TASK TO COMPLETE:
Answer these questions using the article below about the Emigrant Bank case:
1. How much did the jury award the eight homeowners?
2. About how long did the legal battle over Emigrant's lending practices last?
3. Rachel Geballe is with the Brooklyn office of which organization?

TEXT PROVIDED:
· · · ·
Eight New York families celebrated a court victory Friday after a judge declined to hear an appeal from Emigrant Bank and Emigrant Mortgage Company, leaving the companies responsible for damages tied to discriminatory and predatory lending practices that targeted Black and Latino homeowners.
The U.S. Supreme Court refused to hear an appeal from New York-based Emigrant Bank and Emigrant Mortgage Company following a $722,000 jury award and nominal damages to eight homeowners, including six in Brooklyn, targeted by Emigrant’s predatory mortgage lending practices, which was affirmed last year by the U.S. Court of Appeals for the Second Circuit.
The Supreme Court’s rejection of Emigrant’s petition ends a nearly 15-year-long legal battle over Emigrant’s discriminatory practice of targeting Black and Latino homeowners with predatory loans designed to force borrowers into default and claim homeowners’ substantial equity in their homes for the bank—the very definition of reverse redlining, advocates said.
“This court victory is a testament to the bravery and clarity of the eight plaintiffs in this case, who saw an injustice, courageously stood up to tell their stories, and brought Emigrant’s pernicious lending practices to justice,” said Rachel Geballe of Legal Services NYC’s Brooklyn office. “Through the efforts of these individual plaintiffs, Emigrant has finally been held accountable for some of the most toxic lending practices of the 2000s, practices that ravaged New York City’s communities of color. We hope this case sends a message loud and clear to lenders that, no matter how long it takes, they will be held accountable for discriminatory practices and predatory lending.”
· · · ·
Page images and extracted text:
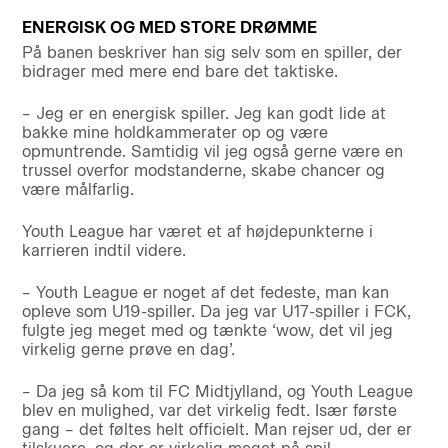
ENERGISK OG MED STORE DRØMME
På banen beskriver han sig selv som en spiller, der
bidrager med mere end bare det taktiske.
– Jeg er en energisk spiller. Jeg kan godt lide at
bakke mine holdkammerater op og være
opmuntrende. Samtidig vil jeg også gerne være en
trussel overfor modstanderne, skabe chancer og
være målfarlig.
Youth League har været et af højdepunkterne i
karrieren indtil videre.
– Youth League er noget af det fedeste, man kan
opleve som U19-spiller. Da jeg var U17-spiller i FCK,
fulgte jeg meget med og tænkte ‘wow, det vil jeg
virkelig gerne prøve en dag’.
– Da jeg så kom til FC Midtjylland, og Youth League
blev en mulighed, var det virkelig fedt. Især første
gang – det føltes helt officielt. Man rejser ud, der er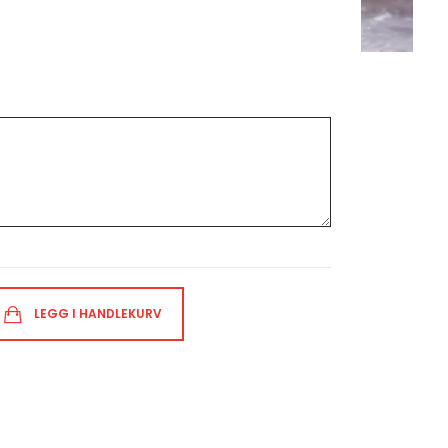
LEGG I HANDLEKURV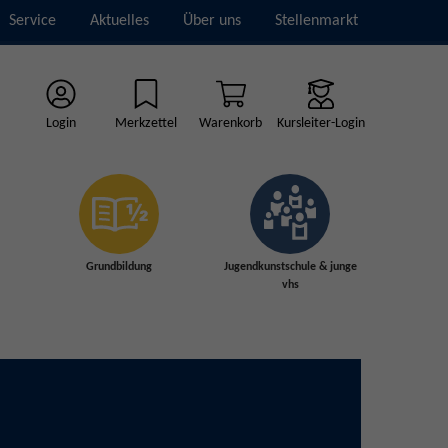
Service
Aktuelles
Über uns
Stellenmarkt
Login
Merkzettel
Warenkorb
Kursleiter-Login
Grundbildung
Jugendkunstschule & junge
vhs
· · · ·
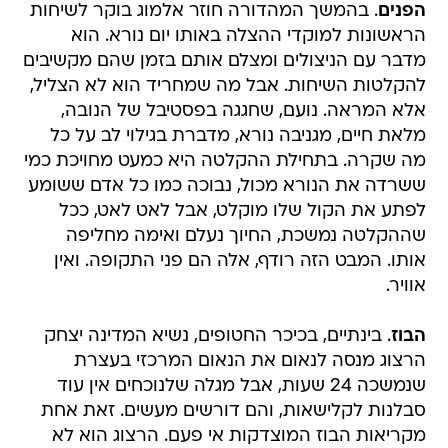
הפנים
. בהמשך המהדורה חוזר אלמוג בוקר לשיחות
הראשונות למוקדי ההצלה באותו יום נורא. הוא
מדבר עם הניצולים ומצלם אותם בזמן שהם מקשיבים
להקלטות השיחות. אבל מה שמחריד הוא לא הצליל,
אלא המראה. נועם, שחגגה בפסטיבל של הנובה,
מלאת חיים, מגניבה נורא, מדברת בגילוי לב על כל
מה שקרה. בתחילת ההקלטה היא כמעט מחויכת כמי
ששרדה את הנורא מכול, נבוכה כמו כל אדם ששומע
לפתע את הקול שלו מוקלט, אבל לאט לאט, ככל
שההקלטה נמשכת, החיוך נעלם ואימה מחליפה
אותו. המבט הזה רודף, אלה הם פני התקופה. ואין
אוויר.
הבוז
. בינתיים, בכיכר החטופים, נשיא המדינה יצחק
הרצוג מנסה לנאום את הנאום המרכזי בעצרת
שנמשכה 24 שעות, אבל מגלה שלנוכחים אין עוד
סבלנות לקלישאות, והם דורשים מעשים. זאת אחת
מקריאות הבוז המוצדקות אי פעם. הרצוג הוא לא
· · · ·
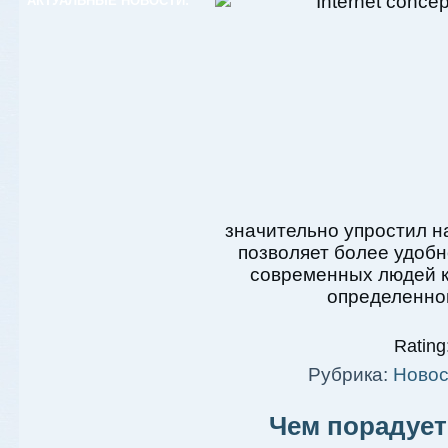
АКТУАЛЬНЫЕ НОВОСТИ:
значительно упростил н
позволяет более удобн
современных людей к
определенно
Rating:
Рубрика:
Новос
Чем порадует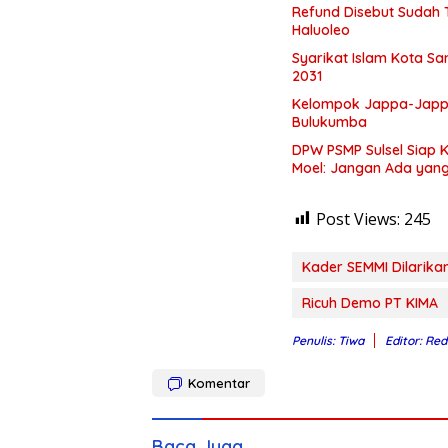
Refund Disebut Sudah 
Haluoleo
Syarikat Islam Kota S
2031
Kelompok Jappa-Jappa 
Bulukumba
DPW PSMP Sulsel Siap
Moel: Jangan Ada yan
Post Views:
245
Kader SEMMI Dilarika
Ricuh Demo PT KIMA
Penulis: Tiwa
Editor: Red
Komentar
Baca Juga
· · · ·
ANSWER BOX:
1. $722,000, plus nominal damages
2. Nearly 15 years
3. Legal Services NYC